Task description
Reproduce the source text of every entry below, line for line and unchanged, leaving out the pictures.

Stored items
--- START ---

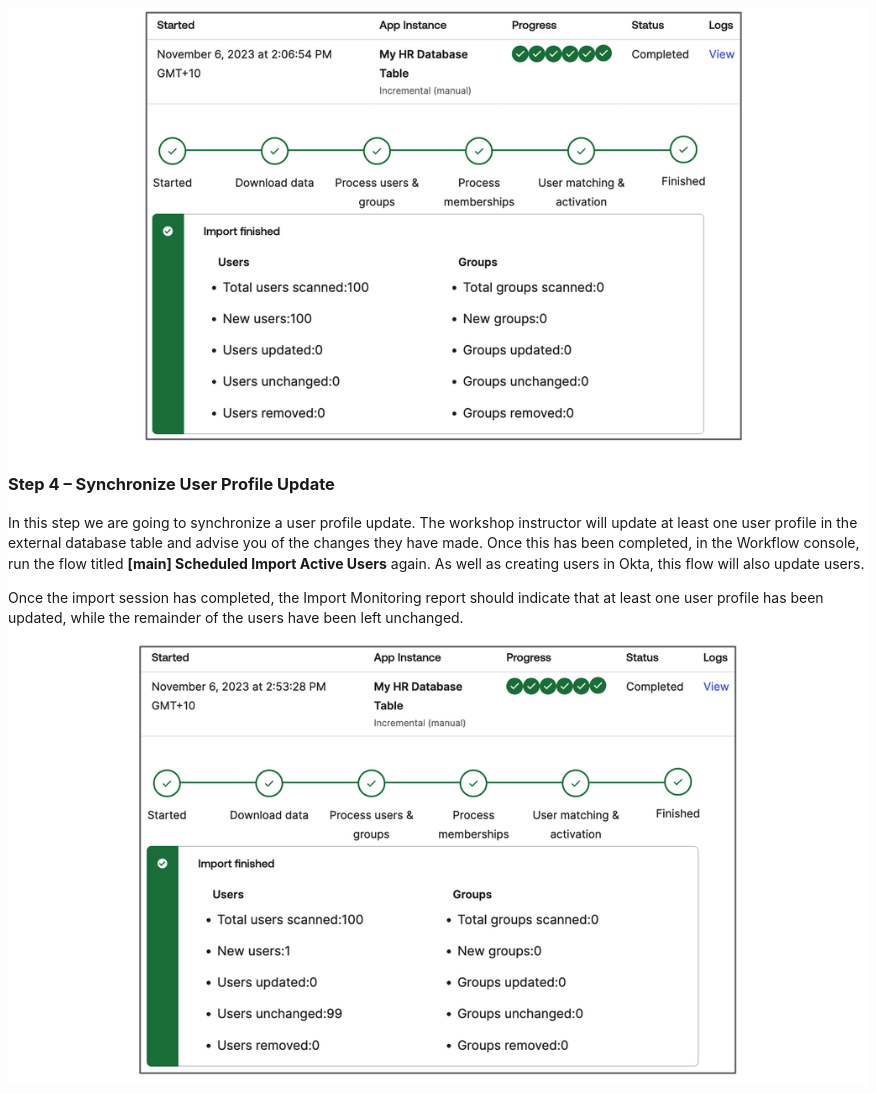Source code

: ![](https://github.com/iamse-blog/wic1-workshop/blob/main/images/006/image10.png?raw=true)

### Step 4 – Synchronize User Profile Update
In this step we are going to synchronize a user profile update. The workshop instructor will update at least one user profile in the external database table and advise you of the changes they have made. Once this has been completed, in the Workflow console, run the flow titled **[main] Scheduled Import Active Users** again. As well as creating users in Okta, this flow will also update users.

Once the import session has completed, the Import Monitoring report should indicate that at least one user profile has been updated, while the remainder of the users have been left unchanged.

![](https://github.com/iamse-blog/wic1-workshop/blob/main/images/006/image11.png?raw=true)
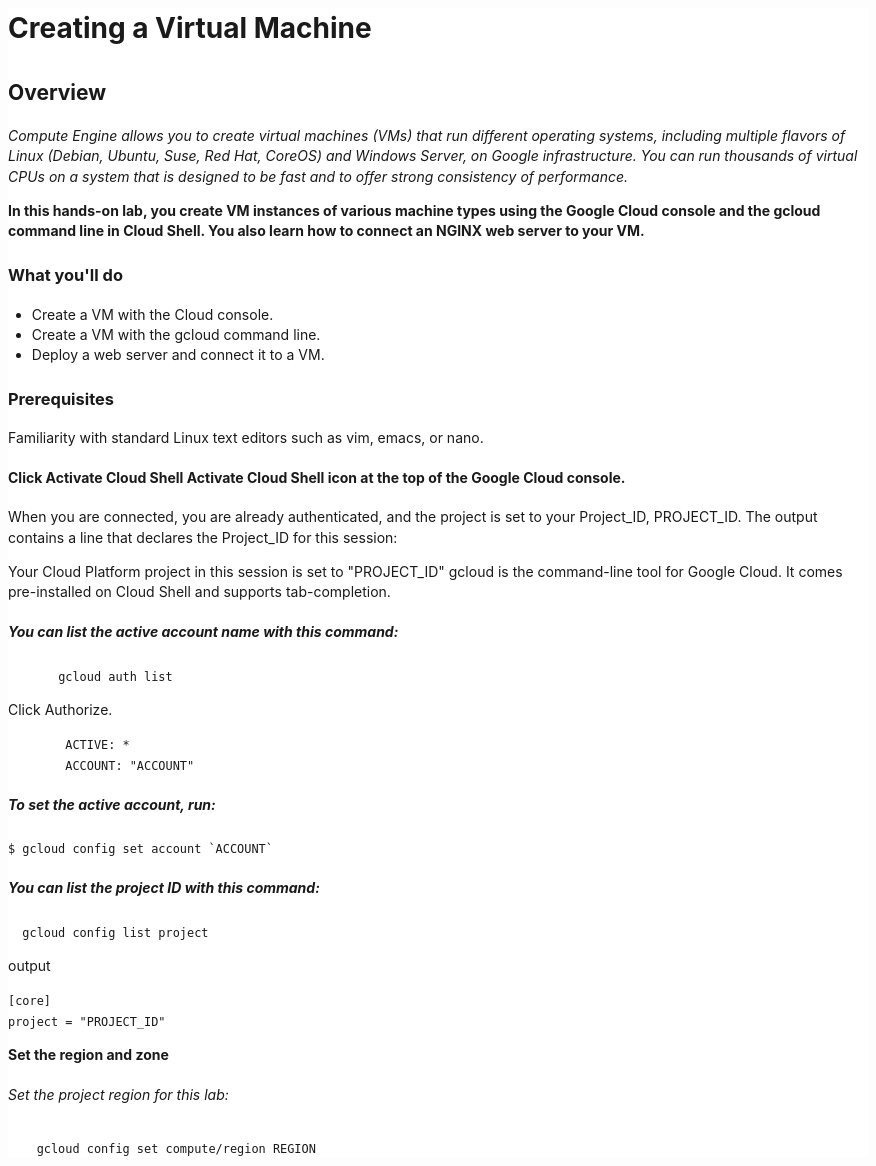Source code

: # Creating a Virtual Machine

## Overview
*Compute Engine allows you to create virtual machines (VMs) that run different operating systems, including multiple flavors of Linux (Debian, Ubuntu, Suse, Red Hat, CoreOS) and Windows Server, on Google infrastructure. You can run thousands of virtual CPUs on a system that is designed to be fast and to offer strong consistency of performance.*

**In this hands-on lab, you create VM instances of various machine types using the Google Cloud console and the gcloud command line in Cloud Shell. You also learn how to connect an NGINX web server to your VM.**

### What you'll do
*   Create a VM with the Cloud console.
*   Create a VM with the gcloud command line.
*   Deploy a web server and connect it to a VM.

### Prerequisites
Familiarity with standard Linux text editors such as vim, emacs, or nano.

#### Click Activate Cloud Shell Activate Cloud Shell icon at the top of the Google Cloud console.

When you are connected, you are already authenticated, and the project is set to your Project_ID, PROJECT_ID. The output contains a line that declares the Project_ID for this session:

Your Cloud Platform project in this session is set to "PROJECT_ID"
gcloud is the command-line tool for Google Cloud. It comes pre-installed on Cloud Shell and supports tab-completion.


##### You can list the active account name with this command:
           gcloud auth list
Click Authorize.

            ACTIVE: *
            ACCOUNT: "ACCOUNT"

##### To set the active account, run:
    $ gcloud config set account `ACCOUNT`
##### You can list the project ID with this command:
      gcloud config list project
output 

    [core]
    project = "PROJECT_ID"

**Set the region and zone**
###### Set the project region for this lab:
        gcloud config set compute/region REGION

--- END ---

Exercise response
Source code

: ![](https://github.com/iamse-blog/wic1-workshop/blob/main/images/006/image10.png?raw=true)

### Step 4 – Synchronize User Profile Update
In this step we are going to synchronize a user profile update. The workshop instructor will update at least one user profile in the external database table and advise you of the changes they have made. Once this has been completed, in the Workflow console, run the flow titled **[main] Scheduled Import Active Users** again. As well as creating users in Okta, this flow will also update users.

Once the import session has completed, the Import Monitoring report should indicate that at least one user profile has been updated, while the remainder of the users have been left unchanged.

![](https://github.com/iamse-blog/wic1-workshop/blob/main/images/006/image11.png?raw=true)
Source code

: # Creating a Virtual Machine

## Overview
*Compute Engine allows you to create virtual machines (VMs) that run different operating systems, including multiple flavors of Linux (Debian, Ubuntu, Suse, Red Hat, CoreOS) and Windows Server, on Google infrastructure. You can run thousands of virtual CPUs on a system that is designed to be fast and to offer strong consistency of performance.*

**In this hands-on lab, you create VM instances of various machine types using the Google Cloud console and the gcloud command line in Cloud Shell. You also learn how to connect an NGINX web server to your VM.**

### What you'll do
*   Create a VM with the Cloud console.
*   Create a VM with the gcloud command line.
*   Deploy a web server and connect it to a VM.

### Prerequisites
Familiarity with standard Linux text editors such as vim, emacs, or nano.

#### Click Activate Cloud Shell Activate Cloud Shell icon at the top of the Google Cloud console.

When you are connected, you are already authenticated, and the project is set to your Project_ID, PROJECT_ID. The output contains a line that declares the Project_ID for this session:

Your Cloud Platform project in this session is set to "PROJECT_ID"
gcloud is the command-line tool for Google Cloud. It comes pre-installed on Cloud Shell and supports tab-completion.


##### You can list the active account name with this command:
           gcloud auth list
Click Authorize.

            ACTIVE: *
            ACCOUNT: "ACCOUNT"

##### To set the active account, run:
    $ gcloud config set account `ACCOUNT`
##### You can list the project ID with this command:
      gcloud config list project
output 

    [core]
    project = "PROJECT_ID"

**Set the region and zone**
###### Set the project region for this lab:
        gcloud config set compute/region REGION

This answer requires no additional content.